NVIDIA confirmed the update in its latest announcement, highlighting how this collaboration with Google improves how developers deploy open models across different hardware setups.
“Open models are driving a new wave of on-device AI, extending innovation beyond the cloud to everyday devices.”
— NVIDIA
That shift shows up clearly in Gemma 4, which focuses on running AI locally while still handling complex workloads like reasoning, coding, and multimodal tasks without heavy infrastructure.
Gemma 4 Models Built for Local AI

Google designed the Gemma 4 lineup to scale across multiple environments, starting from small edge devices to high-performance GPUs, while maintaining strong efficiency and speed across all variants.
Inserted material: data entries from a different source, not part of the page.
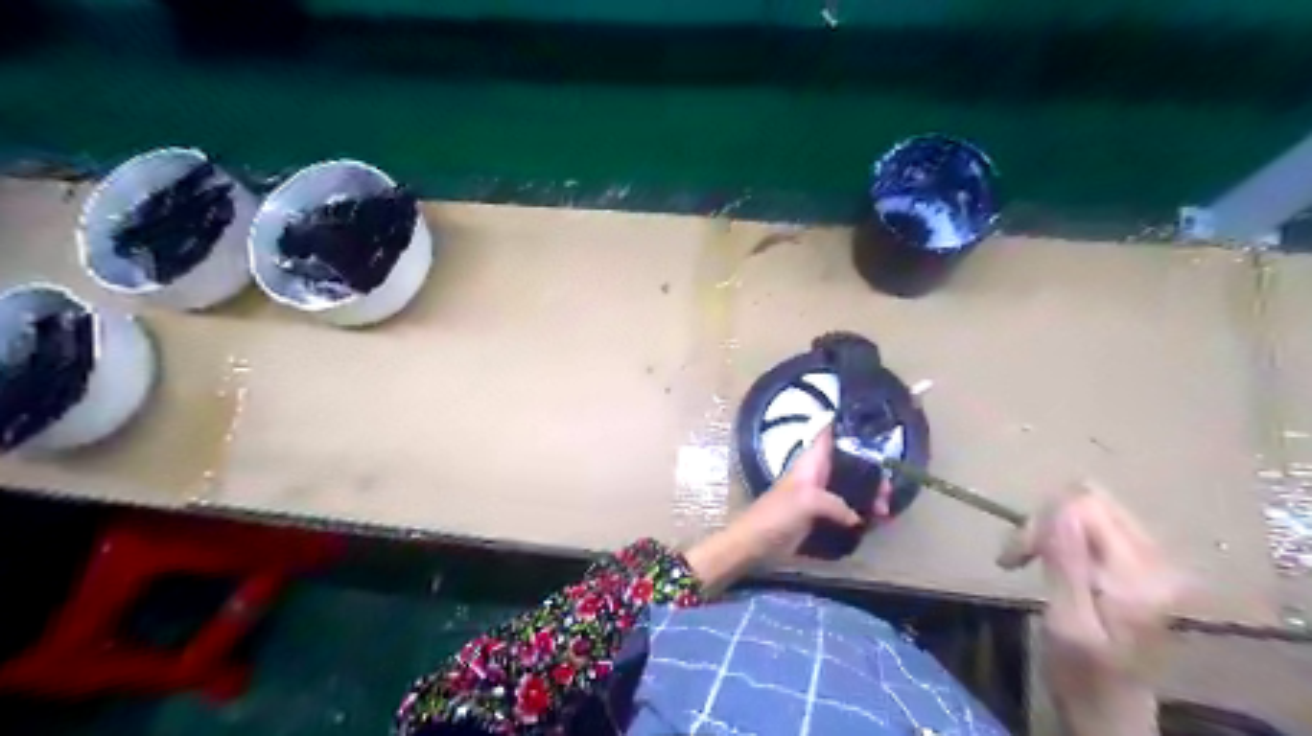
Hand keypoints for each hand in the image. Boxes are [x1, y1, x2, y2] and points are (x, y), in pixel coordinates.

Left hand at [689, 426, 892, 592]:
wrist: (755, 543)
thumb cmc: (776, 514)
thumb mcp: (807, 501)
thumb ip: (836, 504)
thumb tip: (858, 518)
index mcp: (811, 462)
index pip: (828, 434)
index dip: (845, 425)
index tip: (871, 426)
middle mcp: (817, 475)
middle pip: (850, 465)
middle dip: (871, 474)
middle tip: (888, 492)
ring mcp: (819, 497)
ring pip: (851, 489)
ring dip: (869, 498)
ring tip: (886, 513)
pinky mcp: (820, 518)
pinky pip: (847, 512)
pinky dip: (862, 516)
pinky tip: (876, 524)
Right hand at [996, 483, 1190, 734]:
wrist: (1113, 709)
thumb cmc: (1082, 675)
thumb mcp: (1067, 623)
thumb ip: (1067, 564)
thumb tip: (1062, 509)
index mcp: (1138, 575)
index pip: (1086, 505)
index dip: (1042, 520)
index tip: (1016, 555)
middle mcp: (1156, 558)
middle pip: (1090, 499)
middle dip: (1044, 520)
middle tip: (1016, 554)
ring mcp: (1153, 559)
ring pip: (1091, 507)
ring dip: (1050, 526)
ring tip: (1026, 556)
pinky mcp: (1142, 563)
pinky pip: (1096, 523)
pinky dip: (1063, 534)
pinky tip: (1049, 558)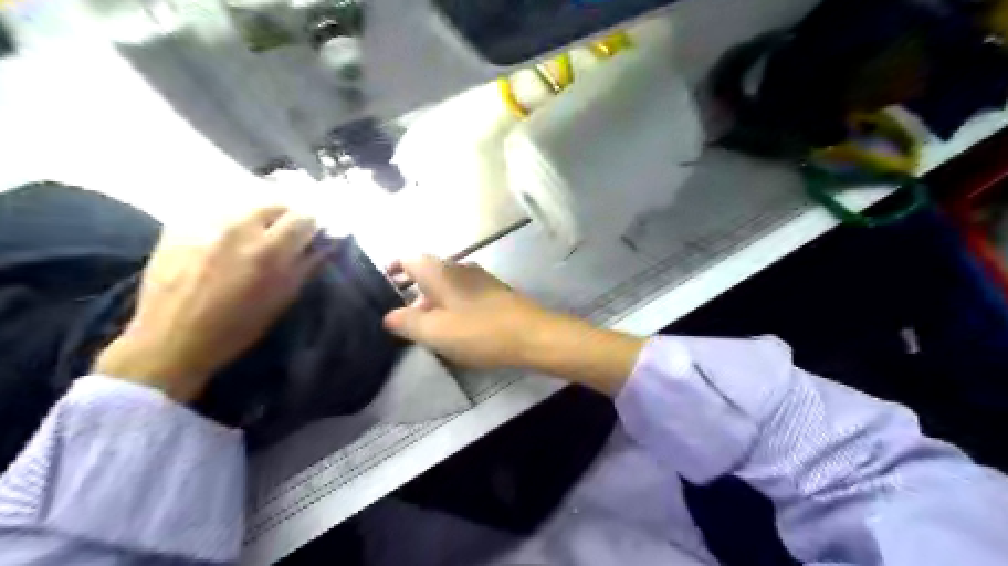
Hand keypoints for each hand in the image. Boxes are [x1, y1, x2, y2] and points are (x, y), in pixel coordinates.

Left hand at [94, 208, 322, 402]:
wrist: (168, 340)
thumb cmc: (236, 328)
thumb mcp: (281, 300)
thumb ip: (306, 266)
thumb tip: (326, 244)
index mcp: (268, 250)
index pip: (304, 218)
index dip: (312, 227)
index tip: (311, 237)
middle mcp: (239, 228)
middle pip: (275, 204)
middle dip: (286, 217)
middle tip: (284, 236)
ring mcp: (205, 224)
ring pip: (244, 205)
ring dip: (256, 218)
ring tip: (253, 238)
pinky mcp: (178, 226)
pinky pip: (214, 212)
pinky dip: (227, 221)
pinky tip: (222, 241)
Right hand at [382, 257, 640, 393]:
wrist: (533, 335)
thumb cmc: (480, 331)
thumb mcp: (436, 332)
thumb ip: (407, 323)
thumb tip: (388, 316)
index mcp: (441, 271)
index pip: (409, 258)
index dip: (392, 269)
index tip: (383, 286)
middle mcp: (459, 267)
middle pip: (427, 273)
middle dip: (411, 293)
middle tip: (402, 319)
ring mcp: (480, 278)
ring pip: (446, 285)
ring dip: (433, 302)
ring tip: (427, 329)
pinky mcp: (494, 292)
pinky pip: (463, 294)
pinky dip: (451, 306)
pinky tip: (455, 328)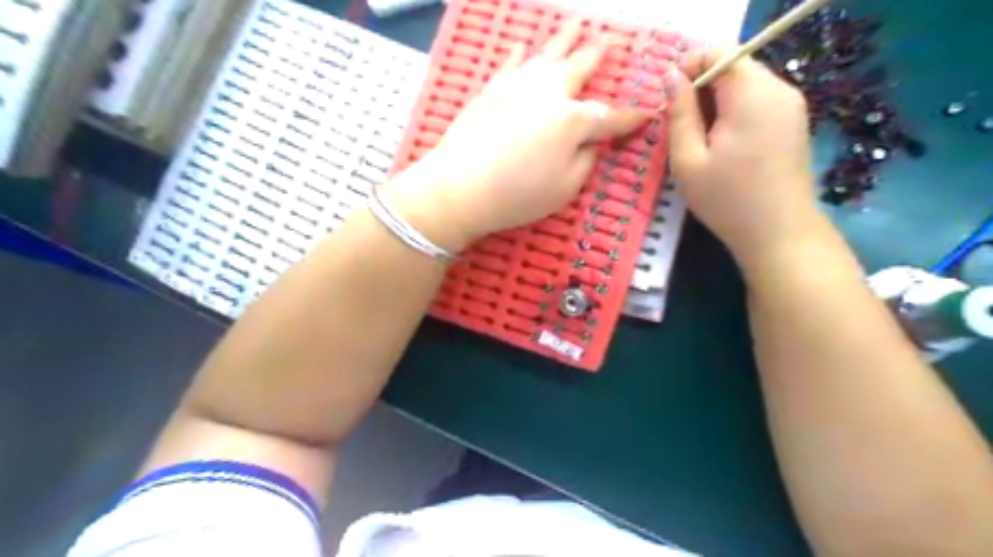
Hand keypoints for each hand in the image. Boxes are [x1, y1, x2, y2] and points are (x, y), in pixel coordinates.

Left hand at [388, 19, 653, 251]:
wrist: (460, 187)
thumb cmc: (518, 194)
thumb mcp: (565, 188)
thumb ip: (585, 160)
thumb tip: (591, 143)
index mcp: (573, 120)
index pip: (610, 117)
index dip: (630, 119)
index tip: (647, 115)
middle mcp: (549, 93)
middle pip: (580, 67)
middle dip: (599, 53)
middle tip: (612, 40)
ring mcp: (518, 86)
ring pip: (547, 54)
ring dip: (565, 39)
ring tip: (576, 25)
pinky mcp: (492, 89)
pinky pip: (511, 64)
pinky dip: (521, 54)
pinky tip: (524, 46)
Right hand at [666, 46, 821, 267]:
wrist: (779, 233)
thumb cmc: (726, 199)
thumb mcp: (688, 159)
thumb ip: (678, 113)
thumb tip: (670, 76)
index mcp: (751, 94)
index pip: (718, 51)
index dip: (689, 68)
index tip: (671, 102)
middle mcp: (778, 88)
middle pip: (733, 66)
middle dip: (701, 89)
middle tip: (682, 130)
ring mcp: (791, 105)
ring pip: (744, 85)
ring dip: (716, 104)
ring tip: (701, 143)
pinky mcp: (794, 122)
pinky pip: (758, 101)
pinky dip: (735, 113)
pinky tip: (724, 148)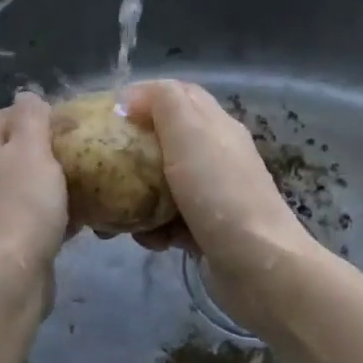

The model lineup includes:
- E2B and E4B models for low-latency, offline use on edge devices like Jetson modules
- 26B and 31B models for advanced reasoning, coding, and agent workflows
- Multimodal support for text, images, video, and audio inputs in a single prompt
- Multilingual capability with support for 35+ languages and training across 140+ languages
These capabilities allow developers to run AI tasks directly on local machines, which improves response time and enables better use of real-time context from files and apps.
Optimized for RTX and Local Workflows
NVIDIA optimized Gemma 4 for its RTX GPUs using Tensor Cores and the CUDA stack, which improves inference speed and reduces latency during execution, especially in tools like llama.cpp and Ollama.
“Designed for this shift, Google’s latest additions to the Gemma 4 family introduce a class of small, fast and omni-capable models built for efficient local execution.”
— NVIDIA
The setup works across RTX PCs, workstations, DGX Spark systems, and Jetson devices, which means developers can deploy the same models without heavy changes or extra optimization.
How to Run Gemma 4 Locally
Developers can start using Gemma 4 with simple tools that already support local AI deployment:
- Install Ollama to run models directly on your system
- Use llama.cpp with GGUF checkpoints for optimized inference
- Fine-tune models using Unsloth Studio with quantized versions
This setup supports workflows where AI agents access local data, automate tasks, and run continuously without sending data to external servers.
What This Means for AI Development
Local agentic AI continues to grow as developers build assistants that work directly with personal files, apps, and workflows, and Gemma 4 fits into this shift by combining compact design with strong performance on widely available RTX hardware.
That combination gives developers a practical way to build faster, always-on AI systems that run closer to the user while keeping full control over data and performance.